* Exercise task 1: Decide whether each statement below agrees with the article about Lemoncello. For each one, answer yes or no and quote the deciding words of the article. (a) Kinsella's father paid £15 for the cracked cello. (b) Quirke picked up a guitar at the age of 12. (c) Quirke grew up in Donegal.

***** Selected extract

Search The Line of Best Fit
Search The Line of Best Fit
Lead shot Lemoncello 2 Credit Ellius Grace

On the Rise
Lemoncello

02 May 2024, 09:00
Original Photography by Ellius Grace

An intuitive friendship and a shared passion for their musical and literary heritage underpin the sound of next-gen Irish folk duo Lemoncello

Any night of the week in Dublin - and in a lot of other Irish cities - you can go and see music of a really incredible standard”, explains Lemoncello guitarist and vocalist, Laura Quirke. “You can find people singing songs that connect you to the past, with really amazing voices. If you're living in a place where music is such a part of going out and meeting people, you can't really help but be influenced by it.” It was this uninhibited access to music that formed the foundations of Lemoncello.

Quirke was raised in County Carlow, whilst her bandmate, cellist and vocalist Claire Kinsella, grew up in Donegal, but both musicians now reside in Dublin. During her childhood, Kinsella was constantly surrounded by music, and her grandmother, a traditional fiddle player, would travel “around the back-arse of Donegal” to other people's houses to play, in addition to hosting sessions in her own home.

Kinsella began piano lessons at the age of four, but it wasn’t the smoothest introduction into learning an instrument. I hated it so much”, she laughs. “You can see every possible note, and all you have to do is press a key, but to me, it was like a big puzzle.” She quit the piano and moved on to the flute, but it wasn’t until her musician father had a lucky find at a car boot sale that she switched again. He saw a group of lads kicking a cracked cello along the gravel, and he managed to rescue the wounded instrument for the small sum of £15. “The lads thought he was an idiot for paying that much for it”, she recalls, “So that was the first cello I learned on, and that was the first instrument I connected with properly.”

ADVERT

Quirke’s earliest memories of music are her mother singing as she performed her domestic routine. A popular album called A Woman’s Heart, featuring songs by Dolores Keane and Mary Black, was on heavy rotation in their household, and Quirke sang alongside her siblings in “very small choirs of five or six people” at church. She learned to play the tin whistle and the flute, and eventually picked up a guitar at the age of 14. Vocally, she was inspired by the soft tones of Lisa Hannigan, as well as the voices she heard at gigs and live sessions in Dublin, where the folk music scene was thriving in the 2010s.

**********
***** Entries shown

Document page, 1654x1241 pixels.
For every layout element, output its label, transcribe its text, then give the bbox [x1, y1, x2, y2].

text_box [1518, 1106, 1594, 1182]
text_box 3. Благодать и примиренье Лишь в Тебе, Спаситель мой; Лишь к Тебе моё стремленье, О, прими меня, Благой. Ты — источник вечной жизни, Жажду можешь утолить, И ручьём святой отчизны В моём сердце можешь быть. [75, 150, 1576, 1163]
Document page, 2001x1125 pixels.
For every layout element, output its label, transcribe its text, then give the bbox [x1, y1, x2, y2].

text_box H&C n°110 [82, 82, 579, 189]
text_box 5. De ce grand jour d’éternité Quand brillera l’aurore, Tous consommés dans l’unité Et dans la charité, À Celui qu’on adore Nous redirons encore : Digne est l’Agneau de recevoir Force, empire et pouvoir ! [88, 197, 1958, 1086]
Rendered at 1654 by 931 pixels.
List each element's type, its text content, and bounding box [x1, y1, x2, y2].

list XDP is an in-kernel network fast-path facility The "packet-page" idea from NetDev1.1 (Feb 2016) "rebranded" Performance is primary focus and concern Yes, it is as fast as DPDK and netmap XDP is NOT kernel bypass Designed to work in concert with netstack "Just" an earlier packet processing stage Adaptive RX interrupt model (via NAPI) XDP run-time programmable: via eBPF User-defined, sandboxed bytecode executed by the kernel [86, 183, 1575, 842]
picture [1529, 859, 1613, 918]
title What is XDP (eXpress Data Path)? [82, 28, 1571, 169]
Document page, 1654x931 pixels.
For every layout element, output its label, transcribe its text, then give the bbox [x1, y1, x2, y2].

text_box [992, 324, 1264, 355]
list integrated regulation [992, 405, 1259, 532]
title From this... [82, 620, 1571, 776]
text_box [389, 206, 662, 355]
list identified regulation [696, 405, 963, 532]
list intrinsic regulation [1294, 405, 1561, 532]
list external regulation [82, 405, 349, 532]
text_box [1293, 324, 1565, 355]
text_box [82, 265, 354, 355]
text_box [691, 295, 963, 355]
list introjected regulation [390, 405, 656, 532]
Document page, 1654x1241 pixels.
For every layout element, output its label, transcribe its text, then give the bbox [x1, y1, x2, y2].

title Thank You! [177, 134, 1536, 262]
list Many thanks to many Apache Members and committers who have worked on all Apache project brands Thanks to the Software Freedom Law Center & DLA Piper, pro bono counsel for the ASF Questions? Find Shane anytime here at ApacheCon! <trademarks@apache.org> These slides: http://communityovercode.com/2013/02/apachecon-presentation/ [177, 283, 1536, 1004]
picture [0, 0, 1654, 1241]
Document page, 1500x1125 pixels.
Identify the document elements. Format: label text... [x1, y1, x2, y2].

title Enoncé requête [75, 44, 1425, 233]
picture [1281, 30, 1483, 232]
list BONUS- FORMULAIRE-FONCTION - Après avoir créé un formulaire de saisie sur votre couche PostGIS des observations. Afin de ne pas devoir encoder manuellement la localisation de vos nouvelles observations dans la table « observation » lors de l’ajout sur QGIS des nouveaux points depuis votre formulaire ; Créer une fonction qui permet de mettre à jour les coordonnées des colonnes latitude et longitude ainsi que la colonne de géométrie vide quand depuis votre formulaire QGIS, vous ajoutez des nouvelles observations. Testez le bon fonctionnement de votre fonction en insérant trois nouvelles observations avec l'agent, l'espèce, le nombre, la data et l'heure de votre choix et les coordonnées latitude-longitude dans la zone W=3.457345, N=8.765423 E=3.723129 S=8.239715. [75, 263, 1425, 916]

**********

* Exercise task 2: Echo the region boundary data rows from the start of the rows through the line that contains "text_box 3. Благодать", with both ends included.

* Final result 1:
(a) Yes: "he managed to rescue the wounded instrument for the small sum of £15"
(b) No: "eventually picked up a guitar at the age of 14"
(c) No: "Quirke was raised in County Carlow"

* Final result 2:
Document page, 1654x1241 pixels.
For every layout element, output its label, transcribe its text, then give the bbox [x1, y1, x2, y2].

text_box [1518, 1106, 1594, 1182]
text_box 3. Благодать и примиренье Лишь в Тебе, Спаситель мой; Лишь к Тебе моё стремленье, О, прими меня, Благой. Ты — источник вечной жизни, Жажду можешь утолить, И ручьём святой отчизны В моём сердце можешь быть. [75, 150, 1576, 1163]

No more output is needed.